Friday, June 20, 2008

Brideshead Revisited by Evelyn Waugh

The back cover describes Brideshead Revisited as “Evelyn Waugh’s best-loved, most passionate and most poignant novel” and I honestly tried very hard to like it.

Another book blogger wrote recently about not enjoying a book because it had redemption through suffering themes and as a non-Christian she just didn’t “get it”. In my case (as a believer) after reading almost 300 pages about drinking, adultery, and homosexuality I just didn’t “get” why anyone would enjoy reading a book about people who are so clueless! By the time some of the characters came around to seeing their need for faith they were on their death beds. I couldn’t help wondering, “Why couldn’t they find God in life and not just in death?” What a waste!

The “faith” in the novel is connected to Catholicism. Lady Marchmain, the matriarch of the story, is a devout Catholic and is rejected by her wayward son and husband because of it. In a conversation on page 254 we read:

“I sometimes think when people wanted to hate God, they hated mummy.”
“What do you mean by that, Cordelia?”
“Well, you see, she was saintly, but she wasn’t a saint. No one could really hate a saint, could they? They can’t really hate God either. When they want to hate him and his saints they have to find something like themselves and pretends it’s God and hate that…


It was interesting to me that the two people in the book who had a chance at happiness realized they could never achieve it because of the “Great Divide” brought about by religion (or lack thereof). Although Julia was a nominal believer she couldn’t accept the fact that her lover was an agnostic. At their breakup she says, “I’ve always been bad. Probably I shall be bad again, punished again. But the worse I am, the more I need God. I can’t shut myself out from his mercy… It may be a private bargain between me and God, that if I give up this one thing I want so much, however bad I am, he won’t quite despair of me in the end. (386)

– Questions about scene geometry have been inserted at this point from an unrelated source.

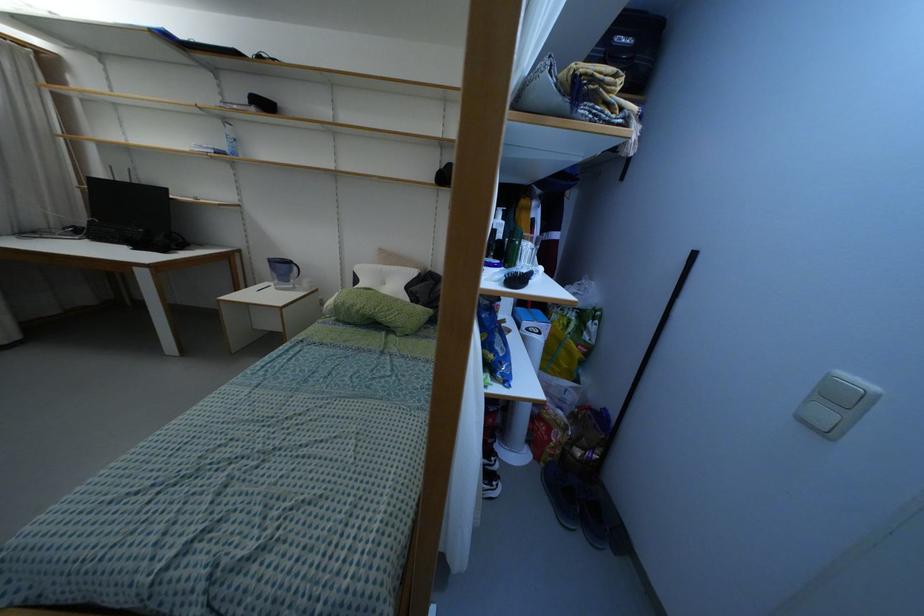
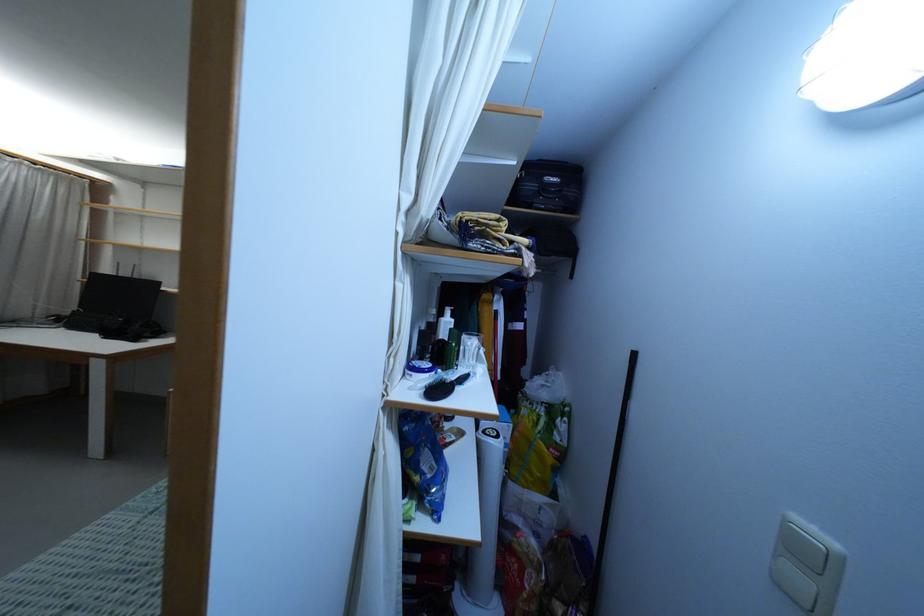
Where in the second image is the point corresponding to the point at 503,222 from the first image?

(453, 320)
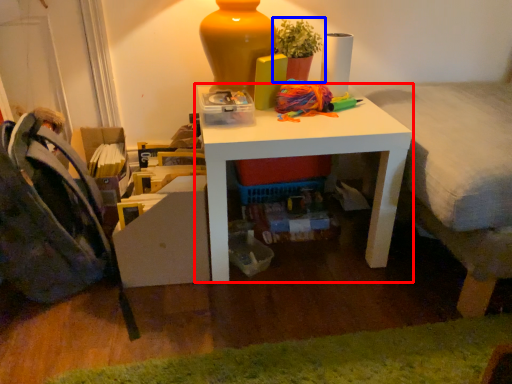
Question: Which point is closer to the camera, table (highlighted by a red box) or houseplant (highlighted by a blue box)?

Choices:
 (A) table
 (B) houseplant

Answer: (A)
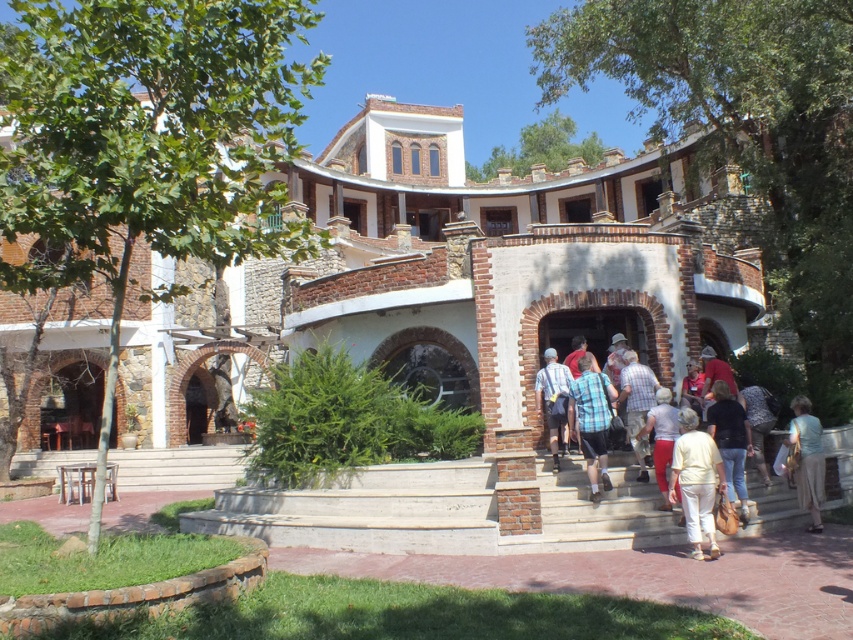
Question: Which of the following is the closest to the observer?

Choices:
 (A) light blue fabric at lower right
 (B) plaid fabric shirt at center

Answer: (A)

Question: Is light beige cotton shirt at center to the left of light blue fabric at lower right from the viewer's perspective?

Choices:
 (A) no
 (B) yes

Answer: (B)

Question: Is concrete stairs at center bigger than patterned fabric bag at lower right?

Choices:
 (A) no
 (B) yes

Answer: (B)

Question: Does light beige pants at center appear on the right side of light brown leather jacket at center?

Choices:
 (A) no
 (B) yes

Answer: (A)

Question: Which of these objects is positioned closest to the plaid fabric shirt at center?

Choices:
 (A) light beige pants at center
 (B) light blue fabric at lower right

Answer: (A)

Question: Based on their relative distances, which object is nearer to the light beige pants at center?

Choices:
 (A) light blue fabric at lower right
 (B) plaid fabric shirt at center
 (C) white stone stairs at lower left
 (D) striped shirt at center

Answer: (B)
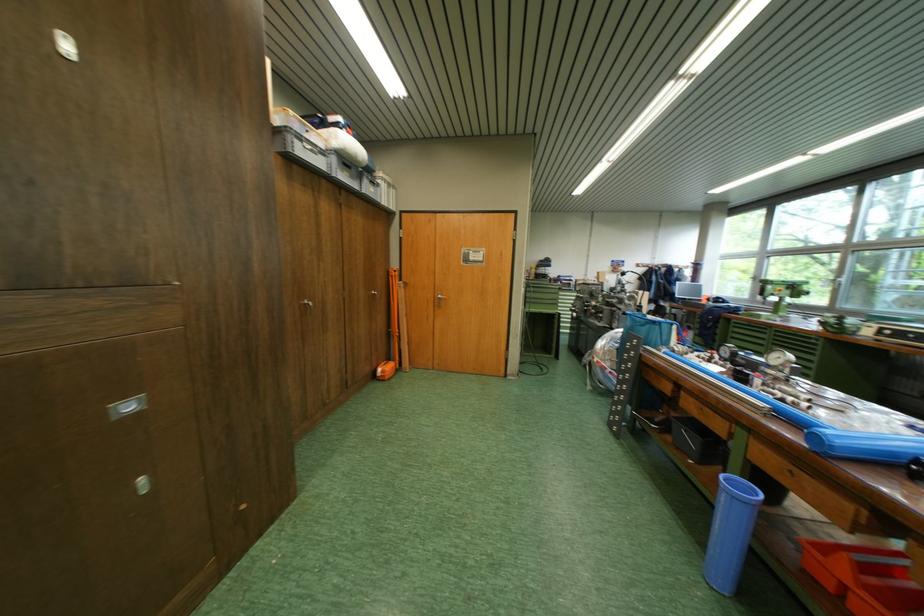
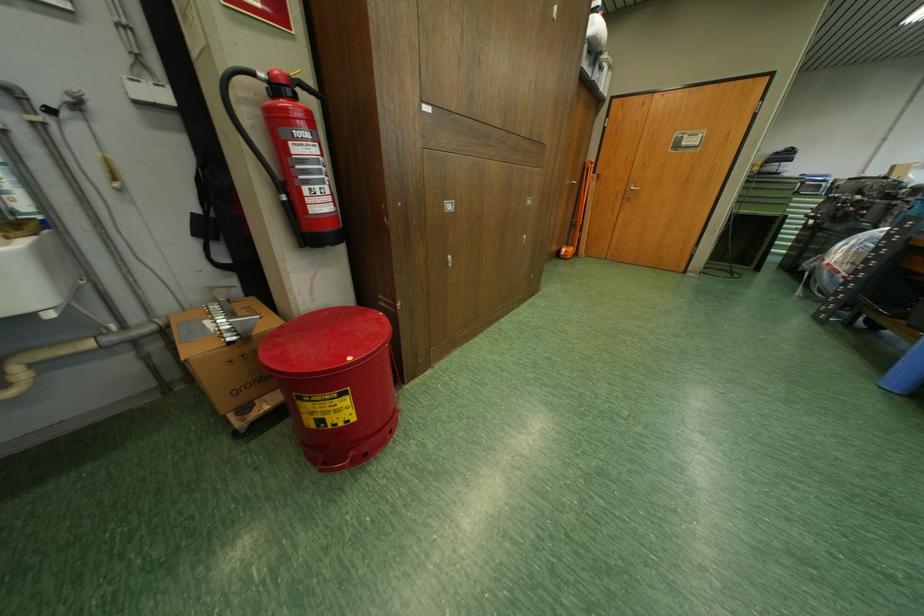
Locate, in the second image, the point that corresponds to (x=446, y=297) in the first image.

(638, 188)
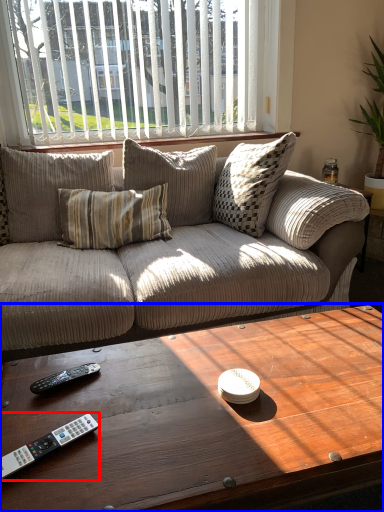
Question: Among these objects, which one is nearest to the camera, remote control (highlighted by a red box) or coffee table (highlighted by a blue box)?

Choices:
 (A) remote control
 (B) coffee table

Answer: (B)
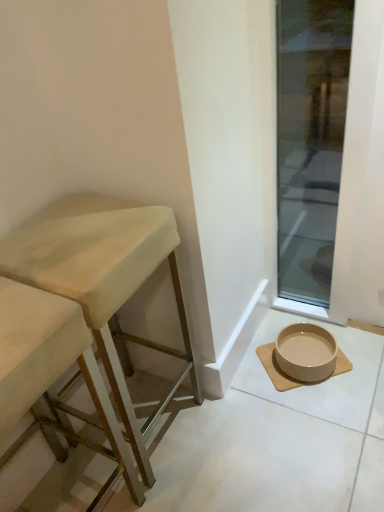
Question: Does transparent glass door at lower right have a smaller size compared to beige fabric stool at left, the 2th stool positioned from the left?

Choices:
 (A) yes
 (B) no

Answer: (A)

Question: From the image's perspective, does transparent glass door at lower right appear lower than beige fabric stool at left, the 2th stool positioned from the left?

Choices:
 (A) yes
 (B) no

Answer: (B)

Question: Considering the relative positions of transparent glass door at lower right and beige fabric stool at left, the 1th stool in the right-to-left sequence, in the image provided, is transparent glass door at lower right behind beige fabric stool at left, the 1th stool in the right-to-left sequence,?

Choices:
 (A) yes
 (B) no

Answer: (A)

Question: Can we say transparent glass door at lower right lies outside beige fabric stool at left, the 2th stool positioned from the left?

Choices:
 (A) yes
 (B) no

Answer: (A)

Question: Is transparent glass door at lower right positioned with its back to beige fabric stool at left, the 2th stool positioned from the left?

Choices:
 (A) yes
 (B) no

Answer: (B)

Question: Considering the positions of point pos(134,433) and point pos(301,353), is point pos(134,433) closer or farther from the camera than point pos(301,353)?

Choices:
 (A) closer
 (B) farther

Answer: (A)

Question: From a real-world perspective, is beige fabric stool at left, the 2th stool positioned from the left, positioned above or below beige ceramic bowl at lower right?

Choices:
 (A) above
 (B) below

Answer: (A)

Question: Relative to beige ceramic bowl at lower right, is beige fabric stool at left, the 2th stool positioned from the left, in front or behind?

Choices:
 (A) front
 (B) behind

Answer: (A)

Question: Is beige fabric stool at left, the 2th stool positioned from the left, inside the boundaries of beige ceramic bowl at lower right, or outside?

Choices:
 (A) inside
 (B) outside

Answer: (B)

Question: Considering the positions of wooden stool at left, which is the first stool in left-to-right order, and beige fabric stool at left, the 2th stool positioned from the left, in the image, is wooden stool at left, which is the first stool in left-to-right order, wider or thinner than beige fabric stool at left, the 2th stool positioned from the left,?

Choices:
 (A) wide
 (B) thin

Answer: (A)

Question: From a real-world perspective, is wooden stool at left, marked as the second stool in a right-to-left arrangement, positioned above or below beige fabric stool at left, the 2th stool positioned from the left?

Choices:
 (A) above
 (B) below

Answer: (B)

Question: Does point (11, 392) appear closer or farther from the camera than point (99, 247)?

Choices:
 (A) closer
 (B) farther

Answer: (A)

Question: Considering the relative positions of wooden stool at left, marked as the second stool in a right-to-left arrangement, and beige fabric stool at left, the 1th stool in the right-to-left sequence, in the image provided, is wooden stool at left, marked as the second stool in a right-to-left arrangement, to the left or to the right of beige fabric stool at left, the 1th stool in the right-to-left sequence,?

Choices:
 (A) left
 (B) right

Answer: (A)

Question: Looking at the image, does beige fabric stool at left, the 2th stool positioned from the left, seem bigger or smaller compared to transparent glass door at lower right?

Choices:
 (A) big
 (B) small

Answer: (A)

Question: From the image's perspective, is beige fabric stool at left, the 2th stool positioned from the left, located above or below transparent glass door at lower right?

Choices:
 (A) below
 (B) above

Answer: (A)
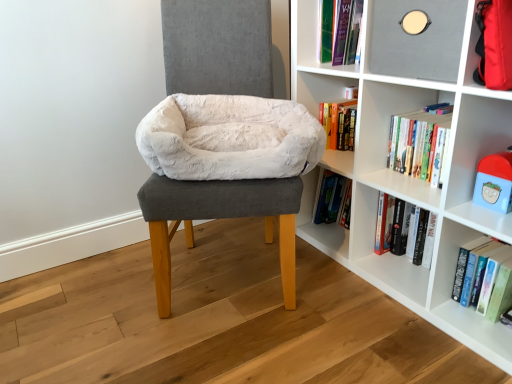
I want to click on vacant space to the right of white plush pet bed at center, so click(352, 298).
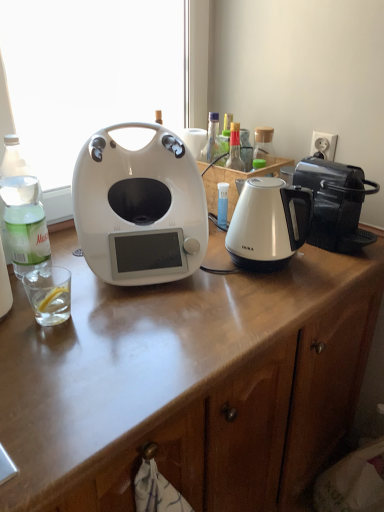
Question: In terms of width, does white glossy coffee maker at center look wider or thinner when compared to white glossy kettle at center-right?

Choices:
 (A) wide
 (B) thin

Answer: (A)

Question: Based on their positions, is white glossy coffee maker at center located to the left or right of white glossy kettle at center-right?

Choices:
 (A) left
 (B) right

Answer: (A)

Question: Which is farther from the black plastic toaster at right?

Choices:
 (A) white plastic power outlet at upper right
 (B) white glossy kettle at center-right
 (C) white glossy coffee maker at center
 (D) clear glass at left
 (E) clear glass bottle at left

Answer: (E)

Question: Which is farther from the clear glass bottle at left?

Choices:
 (A) white glossy coffee maker at center
 (B) black plastic toaster at right
 (C) white glossy kettle at center-right
 (D) clear glass at left
 (E) white plastic power outlet at upper right

Answer: (E)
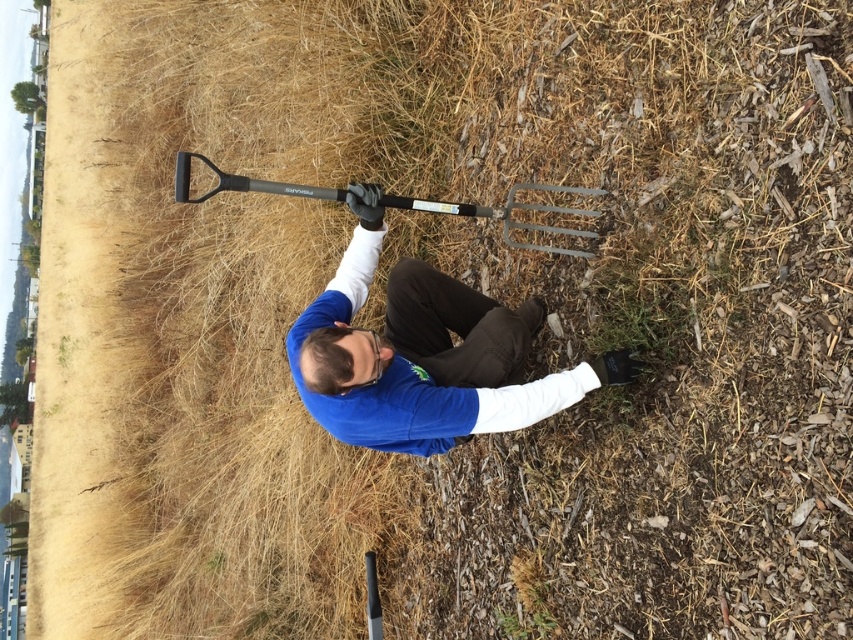
Based on the photo, you are a gardener who needs to locate your matte black pitchfork at center. Based on the coordinates provided, where would you find it in the image?

The matte black pitchfork at center is located at point coordinates (424,355), so you would find it there in the image.

You are a gardener who needs to choose a tool to dig up some stubborn weeds. You see the matte black pitchfork at center and the black plastic shovel at upper center. Which tool is taller and would be better for reaching deeper roots?

The matte black pitchfork at center is taller than the black plastic shovel at upper center, making it better for reaching deeper roots.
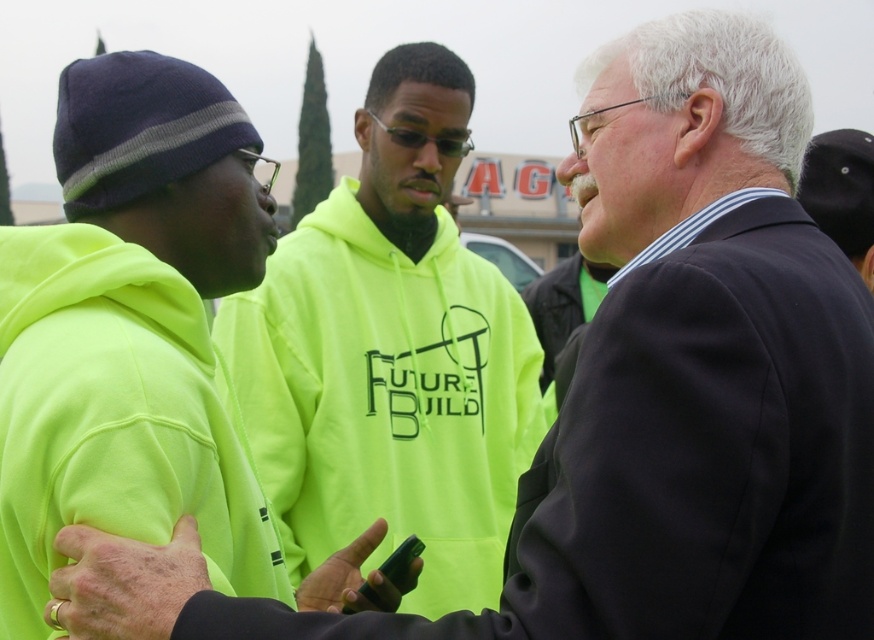
Question: Considering the real-world distances, which object is closest to the neon yellow hoodie at center?

Choices:
 (A) green matte phone at center
 (B) matte yellow-green sleeve at center

Answer: (A)

Question: Which is nearer to the green matte phone at center?

Choices:
 (A) neon yellow hoodie at center
 (B) matte yellow-green sleeve at center

Answer: (B)

Question: Can you confirm if matte yellow-green sleeve at center is bigger than green matte phone at center?

Choices:
 (A) yes
 (B) no

Answer: (B)

Question: Is neon yellow hoodie at center above green matte phone at center?

Choices:
 (A) no
 (B) yes

Answer: (A)

Question: Considering the real-world distances, which object is closest to the green matte phone at center?

Choices:
 (A) neon yellow hoodie at center
 (B) matte yellow-green sleeve at center

Answer: (B)

Question: Is neon yellow hoodie at center bigger than matte yellow-green sleeve at center?

Choices:
 (A) yes
 (B) no

Answer: (B)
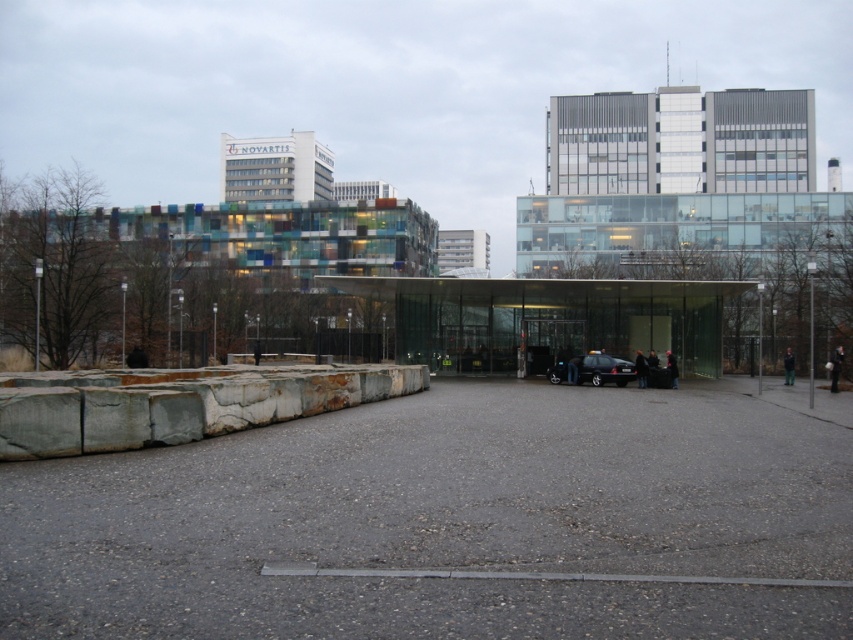
Question: Which object appears farthest from the camera in this image?

Choices:
 (A) black metallic car at center
 (B) gray asphalt parking lot at center

Answer: (A)

Question: Is gray asphalt parking lot at center thinner than black metallic car at center?

Choices:
 (A) no
 (B) yes

Answer: (A)

Question: Among these objects, which one is nearest to the camera?

Choices:
 (A) black metallic car at center
 (B) gray asphalt parking lot at center

Answer: (B)

Question: Among these objects, which one is nearest to the camera?

Choices:
 (A) black metallic car at center
 (B) gray asphalt parking lot at center

Answer: (B)

Question: Can you confirm if gray asphalt parking lot at center is smaller than black metallic car at center?

Choices:
 (A) no
 (B) yes

Answer: (A)

Question: Is gray asphalt parking lot at center behind black metallic car at center?

Choices:
 (A) no
 (B) yes

Answer: (A)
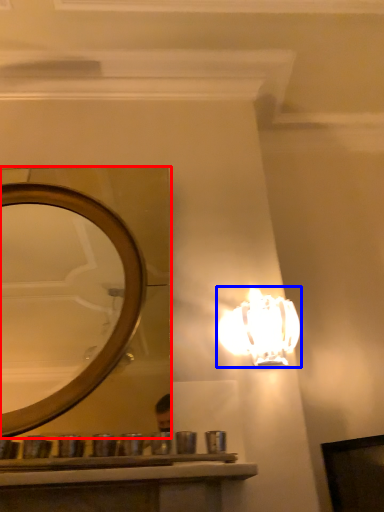
Question: Which of the following is the closest to the observer, mirror (highlighted by a red box) or lamp (highlighted by a blue box)?

Choices:
 (A) mirror
 (B) lamp

Answer: (A)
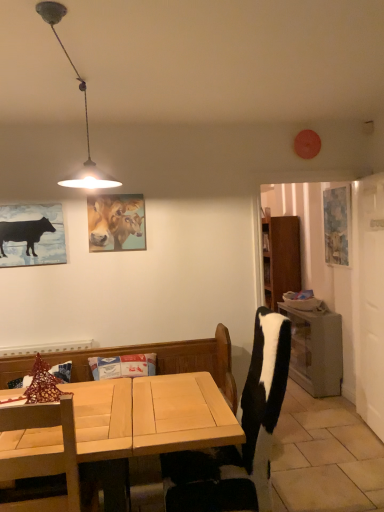
Question: Choose the correct answer: Is blue textured painting at right, the 2th picture frame viewed from the left, inside metallic pendant light at upper left or outside it?

Choices:
 (A) inside
 (B) outside

Answer: (B)

Question: From a real-world perspective, is blue textured painting at right, which is counted as the 2th picture frame, starting from the front, physically located above or below metallic pendant light at upper left?

Choices:
 (A) above
 (B) below

Answer: (B)

Question: Estimate the real-world distances between objects in this image. Which object is farther from the wooden table at right?

Choices:
 (A) wooden chair at lower left, which is the 2th chair in right-to-left order
 (B) light wood desk at lower left
 (C) metallic pendant light at upper left
 (D) black matte cow at left
 (E) black and white fabric chair at center, which is counted as the second chair, starting from the left

Answer: (C)

Question: Which object is positioned closest to the matte wooden picture frame at upper center, the 1th picture frame in the left-to-right sequence?

Choices:
 (A) black and white fabric chair at center, which is the 1th chair from right to left
 (B) light wood desk at lower left
 (C) wooden chair at lower left, which is the 2th chair in right-to-left order
 (D) metallic pendant light at upper left
 (E) blue textured painting at right, acting as the first picture frame starting from the back

Answer: (D)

Sadly, this is not how to experience God’s mercy – by giving up things to prove we are somehow worthy of it. I applaud Waugh for writing about the pull of grace on even the worst reprobate, but I felt dissatisfied with the lukewarm reactions of the characters to this same grace. If only they could have loved God as fervently as they had once hated Him!

Maybe to Waugh any reaction to grace is paltry in comparison to the extravagant love of the Giver. If you have a different take on this book I’d be happy to hear it.

1 comment:

Carrie said...

Well, I don't have a different take. I didn't get the fascination people have with this book. I found it to be depressing and annoying -- after trying really hard to like it! Nothin' doin'.